Please answer these from the text on scheduling executive meetings:
1. By what date is the business case due for a funding request made in June?
2. About what share of the writer's calendar is scheduled until year-end?
3. In a company that schedules well ahead, what are you considered if you constantly need ad hoc meetings?

--- Reading text Enclosed Below ---

Many of our senior executive meetings are calendared a year in advance. If you want to get all of those people at one meeting you need to get that scheduled. Also, scheduling in advance is extremely helpful to every lower level of the organization. There's a lot of pre-meeting work by staff. (Making a funding request in June? Your business case is due May 1. It will be reviewed at the Finance Directors meeting on May 5, Strategy on May 8...) The schedule rolls down and a lot of people have things on their calendar months in advance.

Then add in annual/quarterly activities such as shareholder meetings, annual reports. Those are all scheduled months ahead of the date. Next schedule meetings with lots of invites - all staff, etc. It's easy to have the calendar full. My calendar is about 40% scheduled until year-end. My direct reports are probably average 25% scheduled. Their reports vary, depending on the type of work the person does.

In a company with long calendars, there are a few strategies to get things accomplished.

• Roll your request into a scheduled meeting. Find out who controls that agenda and get yourself on it. In a company that schedules well ahead, you'll be considered a flake if you need to constantly schedule ad hoc meetings.

• Approach the executive about where to present material. As in, "We have this issue. It needs the attention of executives X, Y and Z. Do you want to schedule an ad hoc meeting?"

--- End of Enclosed Reading text ---
--- Given data Enclosed Below ---

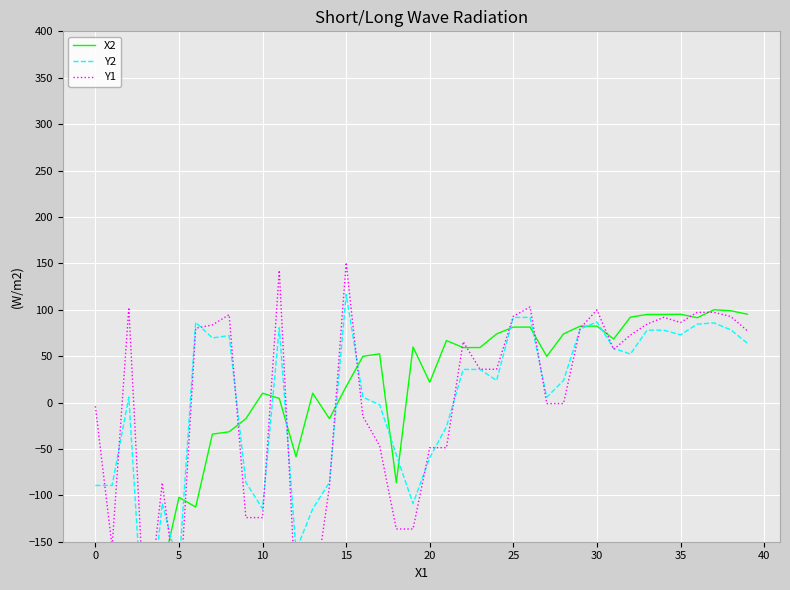

Rank the series by their average value, from lowest to highest.

Y2, X2, Y1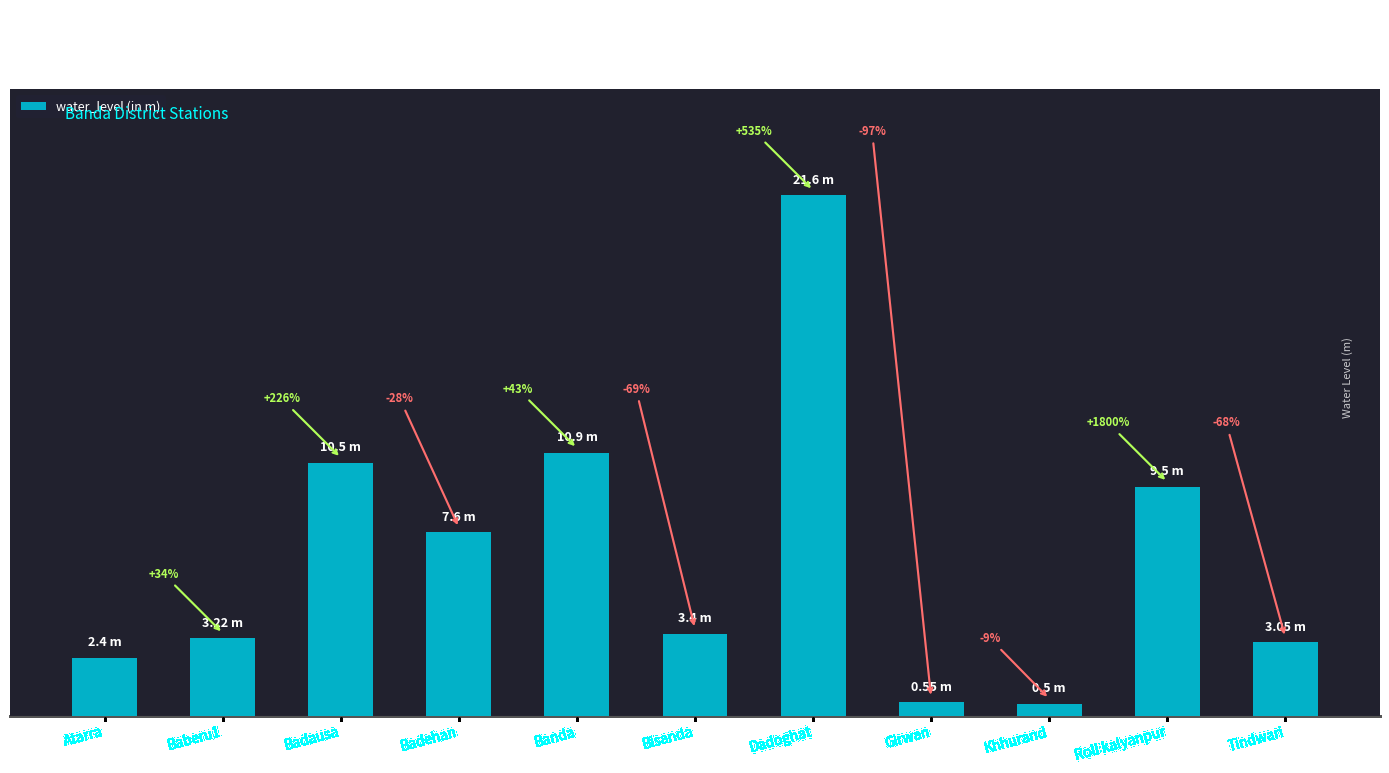

The value at Girwan is 0.6. True or false?

True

--- End of Enclosed Given data ---

## Output of the task:
1. May 1
2. About 40%
3. A flake